The entries below contain a stretch that opens with the line containing "wrist: (154, 429)" and closes with the line containing "index pip: (326, 419)"; set down that stretch exactly, both ends included, and nothing else.

BEGIN Supplied material

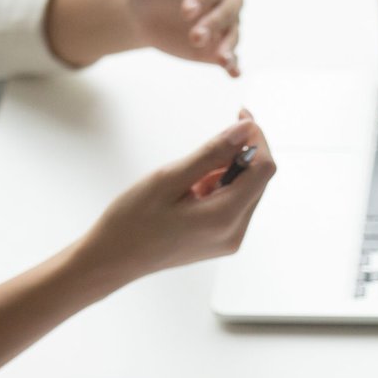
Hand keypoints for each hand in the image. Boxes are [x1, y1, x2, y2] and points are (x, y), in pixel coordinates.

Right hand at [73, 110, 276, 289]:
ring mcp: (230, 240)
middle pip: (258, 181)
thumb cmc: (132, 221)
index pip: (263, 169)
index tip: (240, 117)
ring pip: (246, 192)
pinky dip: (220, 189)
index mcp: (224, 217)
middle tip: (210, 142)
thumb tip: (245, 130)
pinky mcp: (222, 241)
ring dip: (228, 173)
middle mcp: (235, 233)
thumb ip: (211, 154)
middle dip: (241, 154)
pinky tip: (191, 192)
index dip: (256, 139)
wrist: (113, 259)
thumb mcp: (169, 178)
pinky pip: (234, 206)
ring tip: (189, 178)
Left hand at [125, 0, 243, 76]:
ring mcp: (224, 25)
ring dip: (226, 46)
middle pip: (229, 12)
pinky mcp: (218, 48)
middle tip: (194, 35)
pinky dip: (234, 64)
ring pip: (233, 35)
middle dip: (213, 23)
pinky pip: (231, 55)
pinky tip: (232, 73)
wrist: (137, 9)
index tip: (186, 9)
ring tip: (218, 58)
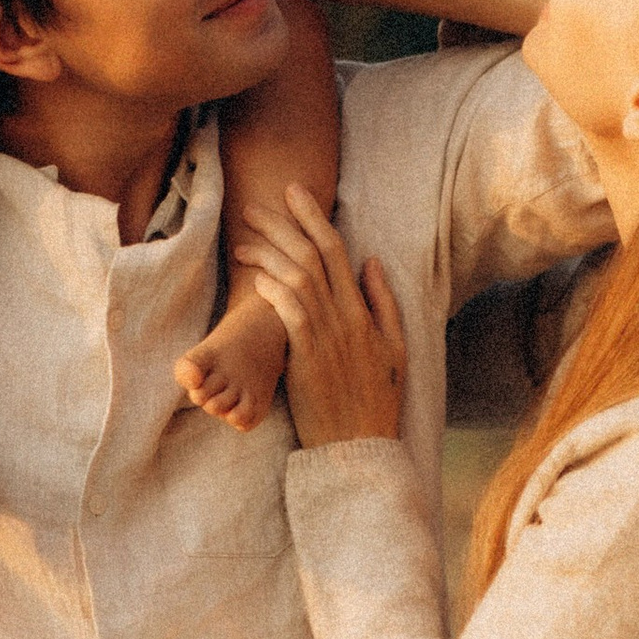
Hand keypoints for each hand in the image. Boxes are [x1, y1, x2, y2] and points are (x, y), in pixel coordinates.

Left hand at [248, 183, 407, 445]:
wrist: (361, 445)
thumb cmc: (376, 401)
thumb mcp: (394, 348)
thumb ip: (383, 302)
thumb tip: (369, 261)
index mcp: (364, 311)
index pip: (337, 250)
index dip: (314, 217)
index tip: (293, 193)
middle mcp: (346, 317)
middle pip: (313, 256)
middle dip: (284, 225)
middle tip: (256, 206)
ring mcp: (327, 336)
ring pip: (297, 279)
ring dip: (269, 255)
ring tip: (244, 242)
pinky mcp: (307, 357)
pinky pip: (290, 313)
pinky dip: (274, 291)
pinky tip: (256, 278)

END Supplied material
BEGIN Supplied material

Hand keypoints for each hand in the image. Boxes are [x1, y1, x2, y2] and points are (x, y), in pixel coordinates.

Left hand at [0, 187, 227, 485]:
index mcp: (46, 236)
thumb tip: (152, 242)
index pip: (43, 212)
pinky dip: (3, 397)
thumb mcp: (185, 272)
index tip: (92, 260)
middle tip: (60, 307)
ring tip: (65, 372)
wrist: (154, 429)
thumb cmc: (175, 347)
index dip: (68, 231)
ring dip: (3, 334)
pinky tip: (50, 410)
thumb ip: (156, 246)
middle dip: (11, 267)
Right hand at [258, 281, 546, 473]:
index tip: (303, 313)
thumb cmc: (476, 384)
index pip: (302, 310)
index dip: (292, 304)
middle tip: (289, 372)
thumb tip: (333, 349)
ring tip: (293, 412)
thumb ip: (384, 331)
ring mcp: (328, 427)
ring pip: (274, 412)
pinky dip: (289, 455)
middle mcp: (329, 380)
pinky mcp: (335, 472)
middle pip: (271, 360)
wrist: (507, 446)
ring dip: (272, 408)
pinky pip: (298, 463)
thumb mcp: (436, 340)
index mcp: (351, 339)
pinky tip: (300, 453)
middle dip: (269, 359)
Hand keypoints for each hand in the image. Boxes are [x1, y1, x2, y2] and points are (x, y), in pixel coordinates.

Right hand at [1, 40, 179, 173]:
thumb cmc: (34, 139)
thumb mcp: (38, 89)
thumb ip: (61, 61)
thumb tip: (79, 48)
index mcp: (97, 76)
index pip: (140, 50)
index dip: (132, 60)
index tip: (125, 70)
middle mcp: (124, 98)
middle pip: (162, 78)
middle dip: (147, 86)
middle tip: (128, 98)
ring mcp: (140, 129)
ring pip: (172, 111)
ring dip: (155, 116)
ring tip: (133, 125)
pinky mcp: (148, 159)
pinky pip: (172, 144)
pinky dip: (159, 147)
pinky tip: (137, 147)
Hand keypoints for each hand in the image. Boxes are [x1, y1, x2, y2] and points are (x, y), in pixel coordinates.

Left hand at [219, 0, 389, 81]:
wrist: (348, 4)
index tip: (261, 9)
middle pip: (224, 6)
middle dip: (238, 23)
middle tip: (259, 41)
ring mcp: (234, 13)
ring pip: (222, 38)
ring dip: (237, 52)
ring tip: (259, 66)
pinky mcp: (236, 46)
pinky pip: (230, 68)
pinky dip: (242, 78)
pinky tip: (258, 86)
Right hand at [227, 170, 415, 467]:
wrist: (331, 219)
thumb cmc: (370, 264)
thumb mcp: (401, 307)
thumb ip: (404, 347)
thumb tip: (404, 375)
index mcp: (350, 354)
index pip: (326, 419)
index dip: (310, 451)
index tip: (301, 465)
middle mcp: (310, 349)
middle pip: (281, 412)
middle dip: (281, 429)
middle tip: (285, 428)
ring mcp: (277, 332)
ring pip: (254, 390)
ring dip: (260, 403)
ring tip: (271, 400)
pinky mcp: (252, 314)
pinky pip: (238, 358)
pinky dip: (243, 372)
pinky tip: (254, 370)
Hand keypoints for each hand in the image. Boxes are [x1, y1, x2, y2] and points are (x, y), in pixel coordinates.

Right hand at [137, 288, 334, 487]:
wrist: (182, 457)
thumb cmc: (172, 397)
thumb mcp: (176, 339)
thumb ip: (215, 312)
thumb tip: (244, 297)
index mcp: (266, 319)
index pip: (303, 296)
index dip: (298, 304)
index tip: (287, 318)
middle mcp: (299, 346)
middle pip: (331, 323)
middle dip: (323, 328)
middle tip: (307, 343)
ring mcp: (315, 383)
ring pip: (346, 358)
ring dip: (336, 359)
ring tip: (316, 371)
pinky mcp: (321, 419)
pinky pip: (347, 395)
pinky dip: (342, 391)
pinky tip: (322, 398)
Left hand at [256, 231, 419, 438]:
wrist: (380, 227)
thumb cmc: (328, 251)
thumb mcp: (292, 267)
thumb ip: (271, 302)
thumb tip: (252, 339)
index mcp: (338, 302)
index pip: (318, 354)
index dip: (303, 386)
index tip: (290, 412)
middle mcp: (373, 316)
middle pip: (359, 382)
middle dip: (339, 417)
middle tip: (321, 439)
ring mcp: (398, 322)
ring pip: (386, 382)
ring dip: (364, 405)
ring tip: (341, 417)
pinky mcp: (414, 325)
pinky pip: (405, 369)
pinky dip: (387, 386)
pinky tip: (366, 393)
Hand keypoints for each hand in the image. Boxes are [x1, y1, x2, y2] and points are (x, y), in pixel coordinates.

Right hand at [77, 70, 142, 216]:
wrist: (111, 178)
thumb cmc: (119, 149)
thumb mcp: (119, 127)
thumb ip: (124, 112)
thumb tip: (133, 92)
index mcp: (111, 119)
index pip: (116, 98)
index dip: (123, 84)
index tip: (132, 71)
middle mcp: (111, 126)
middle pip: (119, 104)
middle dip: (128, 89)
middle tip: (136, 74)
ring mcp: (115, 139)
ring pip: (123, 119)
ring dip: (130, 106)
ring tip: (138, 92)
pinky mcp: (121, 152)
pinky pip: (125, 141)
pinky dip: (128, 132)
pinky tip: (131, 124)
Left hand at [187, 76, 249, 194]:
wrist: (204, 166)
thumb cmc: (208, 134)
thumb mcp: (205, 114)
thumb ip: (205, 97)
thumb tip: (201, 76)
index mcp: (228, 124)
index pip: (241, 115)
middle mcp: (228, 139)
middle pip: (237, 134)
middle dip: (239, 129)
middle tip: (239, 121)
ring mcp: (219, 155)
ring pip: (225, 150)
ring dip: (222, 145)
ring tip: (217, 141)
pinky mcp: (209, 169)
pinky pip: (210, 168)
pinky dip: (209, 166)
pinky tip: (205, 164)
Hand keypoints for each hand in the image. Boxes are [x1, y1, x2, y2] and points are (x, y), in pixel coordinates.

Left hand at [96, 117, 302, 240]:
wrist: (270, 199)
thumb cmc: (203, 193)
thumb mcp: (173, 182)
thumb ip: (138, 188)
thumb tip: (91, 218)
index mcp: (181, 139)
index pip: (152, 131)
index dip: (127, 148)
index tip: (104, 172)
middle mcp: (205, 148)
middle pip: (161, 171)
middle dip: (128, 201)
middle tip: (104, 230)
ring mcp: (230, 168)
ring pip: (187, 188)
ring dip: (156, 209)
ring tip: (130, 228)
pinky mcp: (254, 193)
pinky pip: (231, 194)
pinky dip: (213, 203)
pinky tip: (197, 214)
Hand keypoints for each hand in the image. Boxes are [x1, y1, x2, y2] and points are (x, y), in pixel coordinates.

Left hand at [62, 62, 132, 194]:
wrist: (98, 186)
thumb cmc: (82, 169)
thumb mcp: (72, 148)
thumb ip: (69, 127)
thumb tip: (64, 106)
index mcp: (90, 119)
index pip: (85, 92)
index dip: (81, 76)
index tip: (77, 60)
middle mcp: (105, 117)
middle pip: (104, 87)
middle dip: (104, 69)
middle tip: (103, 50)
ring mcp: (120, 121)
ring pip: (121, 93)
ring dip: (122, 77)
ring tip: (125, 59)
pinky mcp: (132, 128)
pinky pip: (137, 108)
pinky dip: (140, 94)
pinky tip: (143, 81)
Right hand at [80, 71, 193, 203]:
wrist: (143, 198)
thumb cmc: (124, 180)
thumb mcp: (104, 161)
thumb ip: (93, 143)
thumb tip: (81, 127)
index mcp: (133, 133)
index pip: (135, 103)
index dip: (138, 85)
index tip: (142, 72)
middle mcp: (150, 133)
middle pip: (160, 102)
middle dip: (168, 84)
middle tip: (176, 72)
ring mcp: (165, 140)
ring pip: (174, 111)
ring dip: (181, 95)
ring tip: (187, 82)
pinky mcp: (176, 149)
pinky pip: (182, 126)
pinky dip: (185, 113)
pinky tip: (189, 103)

END Supplied material
BEGIN Supplied material

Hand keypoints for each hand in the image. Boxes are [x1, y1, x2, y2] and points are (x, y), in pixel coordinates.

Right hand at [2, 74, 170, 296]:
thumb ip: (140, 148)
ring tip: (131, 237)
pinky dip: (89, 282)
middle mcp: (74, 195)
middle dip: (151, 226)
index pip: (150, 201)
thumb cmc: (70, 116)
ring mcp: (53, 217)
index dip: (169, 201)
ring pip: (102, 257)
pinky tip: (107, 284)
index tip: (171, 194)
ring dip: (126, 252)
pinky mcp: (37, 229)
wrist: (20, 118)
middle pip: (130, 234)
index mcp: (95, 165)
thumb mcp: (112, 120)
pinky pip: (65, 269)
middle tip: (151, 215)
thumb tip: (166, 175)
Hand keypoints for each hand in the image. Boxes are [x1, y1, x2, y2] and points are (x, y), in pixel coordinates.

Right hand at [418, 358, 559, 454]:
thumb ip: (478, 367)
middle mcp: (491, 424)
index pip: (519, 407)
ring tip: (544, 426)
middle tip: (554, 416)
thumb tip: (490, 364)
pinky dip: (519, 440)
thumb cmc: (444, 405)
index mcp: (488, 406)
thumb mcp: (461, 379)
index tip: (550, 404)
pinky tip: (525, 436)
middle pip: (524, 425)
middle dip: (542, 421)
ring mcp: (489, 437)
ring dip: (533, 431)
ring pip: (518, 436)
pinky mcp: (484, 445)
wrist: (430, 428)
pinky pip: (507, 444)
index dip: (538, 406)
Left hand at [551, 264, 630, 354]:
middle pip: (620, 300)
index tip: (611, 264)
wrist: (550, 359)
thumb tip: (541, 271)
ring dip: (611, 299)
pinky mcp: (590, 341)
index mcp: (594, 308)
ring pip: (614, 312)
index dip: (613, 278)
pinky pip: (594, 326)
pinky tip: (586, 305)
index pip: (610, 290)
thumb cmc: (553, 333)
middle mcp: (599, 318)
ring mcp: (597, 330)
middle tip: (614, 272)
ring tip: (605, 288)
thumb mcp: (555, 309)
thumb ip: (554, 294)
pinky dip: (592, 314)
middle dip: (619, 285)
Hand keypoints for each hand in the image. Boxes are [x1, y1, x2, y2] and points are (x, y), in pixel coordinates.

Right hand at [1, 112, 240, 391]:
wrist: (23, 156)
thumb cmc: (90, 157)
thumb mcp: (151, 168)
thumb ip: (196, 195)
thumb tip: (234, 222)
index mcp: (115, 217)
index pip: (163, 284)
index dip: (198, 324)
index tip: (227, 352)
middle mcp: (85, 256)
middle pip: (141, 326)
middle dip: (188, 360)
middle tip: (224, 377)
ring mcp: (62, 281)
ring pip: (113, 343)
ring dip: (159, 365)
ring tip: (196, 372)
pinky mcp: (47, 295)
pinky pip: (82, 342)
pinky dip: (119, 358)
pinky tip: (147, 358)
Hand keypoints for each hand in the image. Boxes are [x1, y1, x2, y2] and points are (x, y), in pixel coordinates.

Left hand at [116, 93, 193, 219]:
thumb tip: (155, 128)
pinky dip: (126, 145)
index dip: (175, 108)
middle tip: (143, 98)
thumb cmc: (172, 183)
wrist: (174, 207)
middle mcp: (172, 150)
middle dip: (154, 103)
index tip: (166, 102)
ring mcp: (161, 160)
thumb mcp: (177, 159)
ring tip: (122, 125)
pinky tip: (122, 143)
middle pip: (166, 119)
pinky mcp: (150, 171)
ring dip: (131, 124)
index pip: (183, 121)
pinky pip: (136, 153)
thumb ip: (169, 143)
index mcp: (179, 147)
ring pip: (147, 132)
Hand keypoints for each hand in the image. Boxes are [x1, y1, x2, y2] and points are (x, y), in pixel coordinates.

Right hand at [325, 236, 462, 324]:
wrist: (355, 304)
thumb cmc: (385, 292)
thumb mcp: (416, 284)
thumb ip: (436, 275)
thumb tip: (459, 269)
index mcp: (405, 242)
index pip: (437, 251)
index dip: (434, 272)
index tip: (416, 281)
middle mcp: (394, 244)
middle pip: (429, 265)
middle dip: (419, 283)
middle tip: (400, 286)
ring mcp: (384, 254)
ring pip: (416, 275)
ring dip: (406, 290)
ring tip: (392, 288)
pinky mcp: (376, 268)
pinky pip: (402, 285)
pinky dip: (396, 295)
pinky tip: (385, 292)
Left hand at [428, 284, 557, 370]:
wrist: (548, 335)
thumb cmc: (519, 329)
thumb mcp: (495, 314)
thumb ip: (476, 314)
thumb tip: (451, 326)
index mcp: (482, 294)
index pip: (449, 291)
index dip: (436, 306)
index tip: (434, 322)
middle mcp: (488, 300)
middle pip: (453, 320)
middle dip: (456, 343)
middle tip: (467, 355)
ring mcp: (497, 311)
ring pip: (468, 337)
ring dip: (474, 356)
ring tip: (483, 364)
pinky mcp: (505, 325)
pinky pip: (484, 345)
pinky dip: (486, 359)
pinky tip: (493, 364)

END Supplied material

**Written response**:
wrist: (154, 429)
thumb cmc: (175, 347)
index dip: (68, 231)
ring dip: (3, 334)
pinky tip: (50, 410)
thumb ip: (156, 246)
middle dip: (11, 267)
Right hand at [258, 281, 546, 473]:
index tip: (303, 313)
thumb cmc: (476, 384)
index pip: (302, 310)
index dip: (292, 304)
middle tip: (289, 372)
thumb tip: (333, 349)
ring tip: (293, 412)
thumb ip: (384, 331)
ring mcp: (328, 427)
ring pip: (274, 412)
pinky dip: (289, 455)
middle mcp: (329, 380)
pinky mcp: (335, 472)
middle pip: (271, 360)
wrist: (507, 446)
ring dip: (272, 408)
pinky pip: (298, 463)
thumb mcp: (436, 340)
index mcp: (351, 339)
pinky tip: (300, 453)
middle dip: (269, 359)
Hand keypoints for each hand in the image. Boxes are [x1, y1, x2, y2] and points are (x, y), in pixel coordinates.

Right hand at [1, 40, 179, 173]:
thumb cmc: (34, 139)
thumb mcp: (38, 89)
thumb ip: (61, 61)
thumb tip: (79, 48)
index mcp: (97, 76)
index pip: (140, 50)
index dip: (132, 60)
index tip: (125, 70)
middle mcp: (124, 98)
middle pip: (162, 78)
middle dip: (147, 86)
middle tip: (128, 98)
ring mcp: (140, 129)
ring pip: (172, 111)
ring dip: (155, 116)
ring tip: (133, 125)
pinky mcp: (148, 159)
pinky pip: (172, 144)
pinky dip: (159, 147)
pinky tip: (137, 147)
Hand keypoints for each hand in the image. Boxes are [x1, y1, x2, y2] and points are (x, y), in pixel coordinates.

Left hand at [219, 0, 389, 81]:
wrist: (348, 4)
index tip: (261, 9)
middle pip: (224, 6)
middle dip: (238, 23)
middle tip: (259, 41)
ring mcp: (234, 13)
ring pip: (222, 38)
ring dip: (237, 52)
ring tip: (259, 66)
pinky mcp: (236, 46)
pinky pip: (230, 68)
pinky dip: (242, 78)
pinky tip: (258, 86)
Right hand at [227, 170, 415, 467]:
wrist: (331, 219)
thumb cmc: (370, 264)
thumb mcp: (401, 307)
thumb ip: (404, 347)
thumb tip: (404, 375)
index mcp: (350, 354)
index pip: (326, 419)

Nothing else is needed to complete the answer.